Antidepresan şart değil
‘Aşk Karşıtı Biyoteknolojiler’ başlıklı makalesinde eski tedavi yöntemlerinde egzersiz ve kan aldırma gibi yöntemler kullanıldığını belirten Earp, yeni ilaçlarla tedavide kesin sonuçlar elde edilebildiğini iddia ediyor. Earp makalesinde bu ilaçların makaleye kapı aralayıp aralamadığının da sorgulandığını belirtiyor. Earp, her şeyden önce aşkı romantizmden uzak bir tanıma oturtuyor ve aşkı atalarımızdan bize geçen üreme ihtiyacından kaynaklanan sinir sistemi kimyasında aramamız gerektiğini, aşkın temelinde bunun yattığını belirtiyor. Aşk acısını gidermek için ilaçlara başvurmanın her zaman gerekli olmadığını söyleyen Earp, kişinin psikolojik olarak zorlandığı durumlarda böyle bir tedaviye gidilmesi gerektiğini savunuyor: “İlaçlar örneğin ev içi taciz gibi kişiyi intihara sürükleyebilen travmalarda kullanılabilir.
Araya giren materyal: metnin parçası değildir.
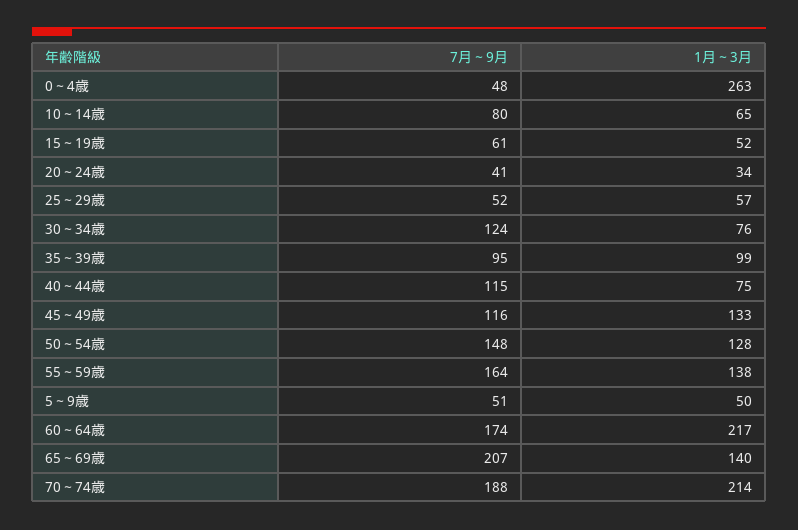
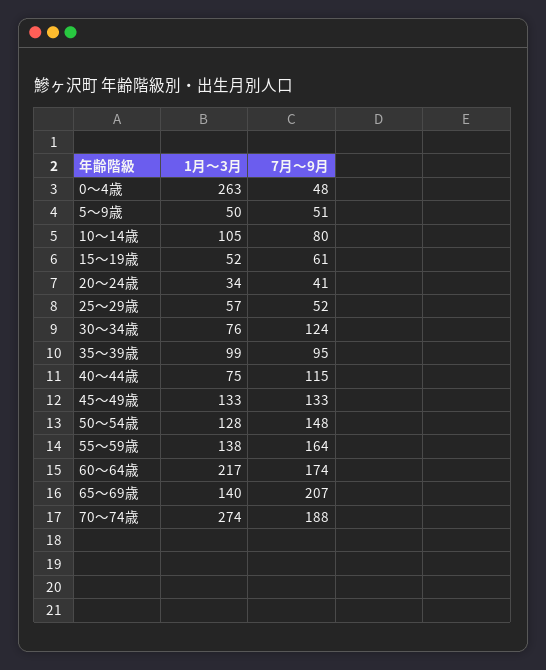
  {
    "7月～9月": {
      "0～4歳": 48,
      "10～14歳": 80,
      "15～19歳": 61,
      "20～24歳": 41,
      "25～29歳": 52,
      "30～34歳": 124,
      "35～39歳": 95,
      "40～44歳": 115,
-     "45～49歳": 116,
+     "45～49歳": 133,
      "50～54歳": 148,
      "55～59歳": 164,
      "5～9歳": 51,
      "60～64歳": 174,
      "65～69歳": 207,
      "70～74歳": 188
    },
    "1月～3月": {
      "0～4歳": 263,
-     "10～14歳": 65,
+     "10～14歳": 105,
      "15～19歳": 52,
      "20～24歳": 34,
      "25～29歳": 57,
      "30～34歳": 76,
      "35～39歳": 99,
      "40～44歳": 75,
      "45～49歳": 133,
      "50～54歳": 128,
      "55～59歳": 138,
      "5～9歳": 50,
      "60～64歳": 217,
      "65～69歳": 140,
-     "70～74歳": 214
+     "70～74歳": 274
    }
  }

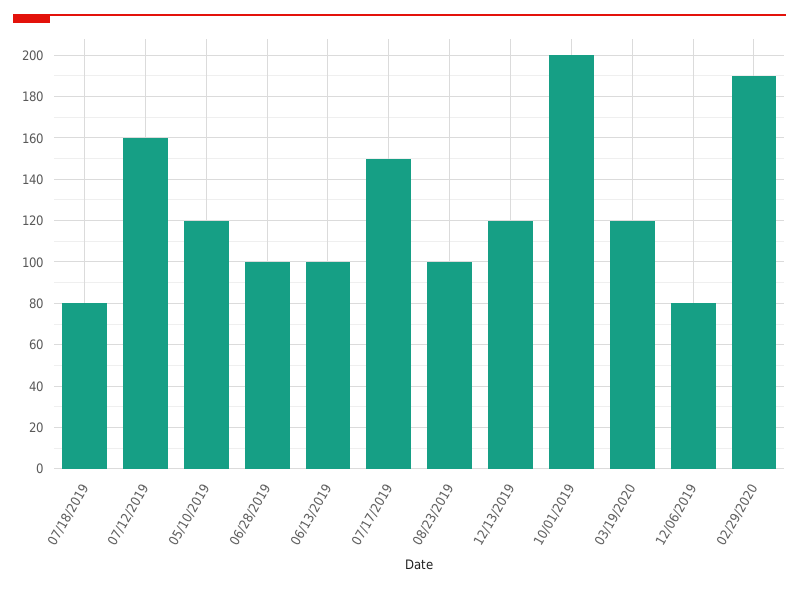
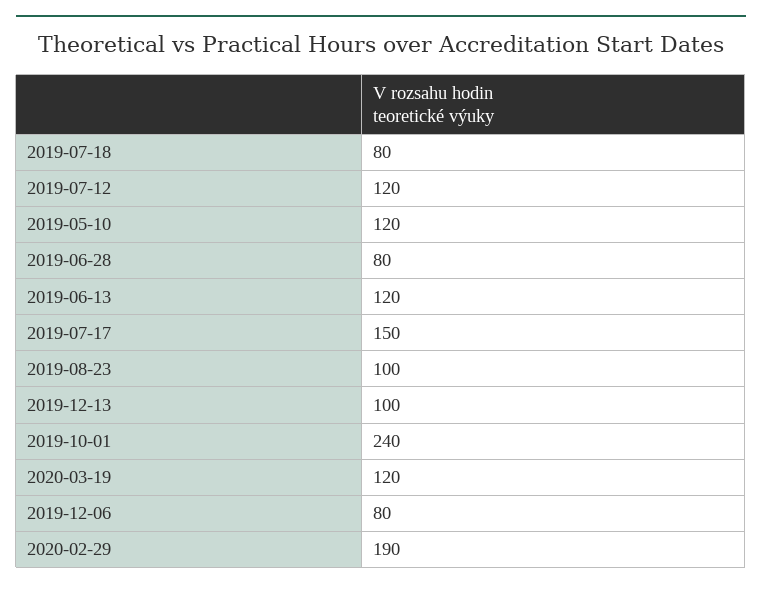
  {
    "07/18/2019": 80,
-   "07/12/2019": 160,
+   "07/12/2019": 120,
    "05/10/2019": 120,
-   "06/28/2019": 100,
+   "06/28/2019": 80,
-   "06/13/2019": 100,
+   "06/13/2019": 120,
    "07/17/2019": 150,
    "08/23/2019": 100,
-   "12/13/2019": 120,
+   "12/13/2019": 100,
-   "10/01/2019": 200,
+   "10/01/2019": 240,
    "03/19/2020": 120,
    "12/06/2019": 80,
    "02/29/2020": 190
  }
Ama yine de tedavi gören kişi istemiyorsa ilaç tedavisini kullanmaya kimseyi zorlamıyoruz”.
Eski sevgilinin bakışı
İtalya’daki Pisa Üniversitesi’nde görevli bir grup bilim insanı yaptıkları çalışmada, eski sevgililerin birbirinin kötü özelliklerine neden yoğunlaştığını bulmaya çalışıyor. Bu durumda aşk acısını gidermekte obsesif-kompulsif bozukluğu olan kişilerin tedavisinde uygulanan ilaçlar kullanılıyor.